**Task directions:** Copy the lines exactly as they appear, starting with the first line of the records and ending with the line that contains "De Kimtech M3".

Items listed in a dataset
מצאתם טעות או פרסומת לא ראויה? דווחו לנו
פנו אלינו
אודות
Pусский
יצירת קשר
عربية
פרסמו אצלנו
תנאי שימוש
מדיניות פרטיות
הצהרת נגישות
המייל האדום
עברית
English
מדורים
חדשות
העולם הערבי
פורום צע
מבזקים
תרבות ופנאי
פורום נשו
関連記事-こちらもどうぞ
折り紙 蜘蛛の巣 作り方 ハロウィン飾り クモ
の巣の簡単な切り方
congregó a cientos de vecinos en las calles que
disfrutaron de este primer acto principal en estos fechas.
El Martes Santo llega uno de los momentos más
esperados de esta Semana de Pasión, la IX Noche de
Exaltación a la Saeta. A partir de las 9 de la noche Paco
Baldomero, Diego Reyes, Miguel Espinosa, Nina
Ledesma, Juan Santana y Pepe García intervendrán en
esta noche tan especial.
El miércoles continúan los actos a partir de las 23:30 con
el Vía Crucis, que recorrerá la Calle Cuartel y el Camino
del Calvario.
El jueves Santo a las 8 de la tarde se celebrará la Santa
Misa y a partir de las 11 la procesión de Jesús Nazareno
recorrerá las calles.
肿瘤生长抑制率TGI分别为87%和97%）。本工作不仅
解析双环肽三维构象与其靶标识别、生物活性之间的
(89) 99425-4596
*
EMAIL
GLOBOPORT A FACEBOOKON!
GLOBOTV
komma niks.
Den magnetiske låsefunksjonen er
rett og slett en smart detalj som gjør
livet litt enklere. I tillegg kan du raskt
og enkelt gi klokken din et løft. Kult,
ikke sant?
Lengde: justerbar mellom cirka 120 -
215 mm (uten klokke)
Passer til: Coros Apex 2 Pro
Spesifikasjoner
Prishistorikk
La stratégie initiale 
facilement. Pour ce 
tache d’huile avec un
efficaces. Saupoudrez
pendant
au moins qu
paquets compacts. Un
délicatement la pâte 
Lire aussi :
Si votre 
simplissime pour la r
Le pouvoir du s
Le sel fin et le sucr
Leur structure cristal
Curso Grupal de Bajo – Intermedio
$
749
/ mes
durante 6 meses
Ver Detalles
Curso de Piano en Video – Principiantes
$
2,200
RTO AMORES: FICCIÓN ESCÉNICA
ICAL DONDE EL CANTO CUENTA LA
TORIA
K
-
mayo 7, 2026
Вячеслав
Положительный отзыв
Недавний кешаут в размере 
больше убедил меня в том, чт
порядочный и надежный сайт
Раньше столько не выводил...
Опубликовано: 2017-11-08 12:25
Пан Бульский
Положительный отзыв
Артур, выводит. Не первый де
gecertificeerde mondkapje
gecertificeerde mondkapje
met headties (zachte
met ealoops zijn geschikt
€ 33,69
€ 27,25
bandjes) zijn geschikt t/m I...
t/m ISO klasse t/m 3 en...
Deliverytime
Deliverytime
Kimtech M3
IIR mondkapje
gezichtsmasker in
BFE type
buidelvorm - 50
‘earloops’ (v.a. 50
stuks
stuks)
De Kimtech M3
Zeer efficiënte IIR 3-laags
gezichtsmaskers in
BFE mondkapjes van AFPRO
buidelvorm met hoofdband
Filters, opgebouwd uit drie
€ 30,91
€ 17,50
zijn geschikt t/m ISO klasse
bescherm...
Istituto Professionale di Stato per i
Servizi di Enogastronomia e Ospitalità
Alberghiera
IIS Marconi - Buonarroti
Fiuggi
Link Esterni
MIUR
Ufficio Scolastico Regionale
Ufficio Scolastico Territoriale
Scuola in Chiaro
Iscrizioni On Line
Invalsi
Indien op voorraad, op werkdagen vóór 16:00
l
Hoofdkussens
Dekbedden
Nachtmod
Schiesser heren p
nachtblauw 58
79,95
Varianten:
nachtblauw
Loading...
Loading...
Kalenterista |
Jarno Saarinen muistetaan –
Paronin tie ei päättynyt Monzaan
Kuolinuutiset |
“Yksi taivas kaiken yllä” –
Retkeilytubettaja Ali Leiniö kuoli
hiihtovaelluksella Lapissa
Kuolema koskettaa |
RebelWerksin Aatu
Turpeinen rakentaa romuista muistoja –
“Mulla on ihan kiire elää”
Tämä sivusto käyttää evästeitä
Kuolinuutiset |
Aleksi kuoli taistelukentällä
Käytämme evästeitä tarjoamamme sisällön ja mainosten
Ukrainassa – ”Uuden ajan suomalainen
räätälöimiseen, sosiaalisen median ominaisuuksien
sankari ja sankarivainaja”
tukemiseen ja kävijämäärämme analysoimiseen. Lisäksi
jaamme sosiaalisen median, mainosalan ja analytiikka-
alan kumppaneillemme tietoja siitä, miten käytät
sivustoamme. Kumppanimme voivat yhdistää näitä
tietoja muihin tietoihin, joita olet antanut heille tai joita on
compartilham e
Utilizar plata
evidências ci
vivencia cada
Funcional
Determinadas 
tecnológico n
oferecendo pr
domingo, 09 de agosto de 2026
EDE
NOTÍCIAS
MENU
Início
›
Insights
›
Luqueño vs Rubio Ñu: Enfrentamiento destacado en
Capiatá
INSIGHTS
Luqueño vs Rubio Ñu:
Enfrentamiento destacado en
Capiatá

**The answer:**
מצאתם טעות או פרסומת לא ראויה? דווחו לנו
פנו אלינו
אודות
Pусский
יצירת קשר
عربية
פרסמו אצלנו
תנאי שימוש
מדיניות פרטיות
הצהרת נגישות
המייל האדום
עברית
English
מדורים
חדשות
העולם הערבי
פורום צע
מבזקים
תרבות ופנאי
פורום נשו
関連記事-こちらもどうぞ
折り紙 蜘蛛の巣 作り方 ハロウィン飾り クモ
の巣の簡単な切り方
congregó a cientos de vecinos en las calles que
disfrutaron de este primer acto principal en estos fechas.
El Martes Santo llega uno de los momentos más
esperados de esta Semana de Pasión, la IX Noche de
Exaltación a la Saeta. A partir de las 9 de la noche Paco
Baldomero, Diego Reyes, Miguel Espinosa, Nina
Ledesma, Juan Santana y Pepe García intervendrán en
esta noche tan especial.
El miércoles continúan los actos a partir de las 23:30 con
el Vía Crucis, que recorrerá la Calle Cuartel y el Camino
del Calvario.
El jueves Santo a las 8 de la tarde se celebrará la Santa
Misa y a partir de las 11 la procesión de Jesús Nazareno
recorrerá las calles.
肿瘤生长抑制率TGI分别为87%和97%）。本工作不仅
解析双环肽三维构象与其靶标识别、生物活性之间的
(89) 99425-4596
*
EMAIL
GLOBOPORT A FACEBOOKON!
GLOBOTV
komma niks.
Den magnetiske låsefunksjonen er
rett og slett en smart detalj som gjør
livet litt enklere. I tillegg kan du raskt
og enkelt gi klokken din et løft. Kult,
ikke sant?
Lengde: justerbar mellom cirka 120 -
215 mm (uten klokke)
Passer til: Coros Apex 2 Pro
Spesifikasjoner
Prishistorikk
La stratégie initiale 
facilement. Pour ce 
tache d’huile avec un
efficaces. Saupoudrez
pendant
au moins qu
paquets compacts. Un
délicatement la pâte 
Lire aussi :
Si votre 
simplissime pour la r
Le pouvoir du s
Le sel fin et le sucr
Leur structure cristal
Curso Grupal de Bajo – Intermedio
$
749
/ mes
durante 6 meses
Ver Detalles
Curso de Piano en Video – Principiantes
$
2,200
RTO AMORES: FICCIÓN ESCÉNICA
ICAL DONDE EL CANTO CUENTA LA
TORIA
K
-
mayo 7, 2026
Вячеслав
Положительный отзыв
Недавний кешаут в размере 
больше убедил меня в том, чт
порядочный и надежный сайт
Раньше столько не выводил...
Опубликовано: 2017-11-08 12:25
Пан Бульский
Положительный отзыв
Артур, выводит. Не первый де
gecertificeerde mondkapje
gecertificeerde mondkapje
met headties (zachte
met ealoops zijn geschikt
€ 33,69
€ 27,25
bandjes) zijn geschikt t/m I...
t/m ISO klasse t/m 3 en...
Deliverytime
Deliverytime
Kimtech M3
IIR mondkapje
gezichtsmasker in
BFE type
buidelvorm - 50
‘earloops’ (v.a. 50
stuks
stuks)
De Kimtech M3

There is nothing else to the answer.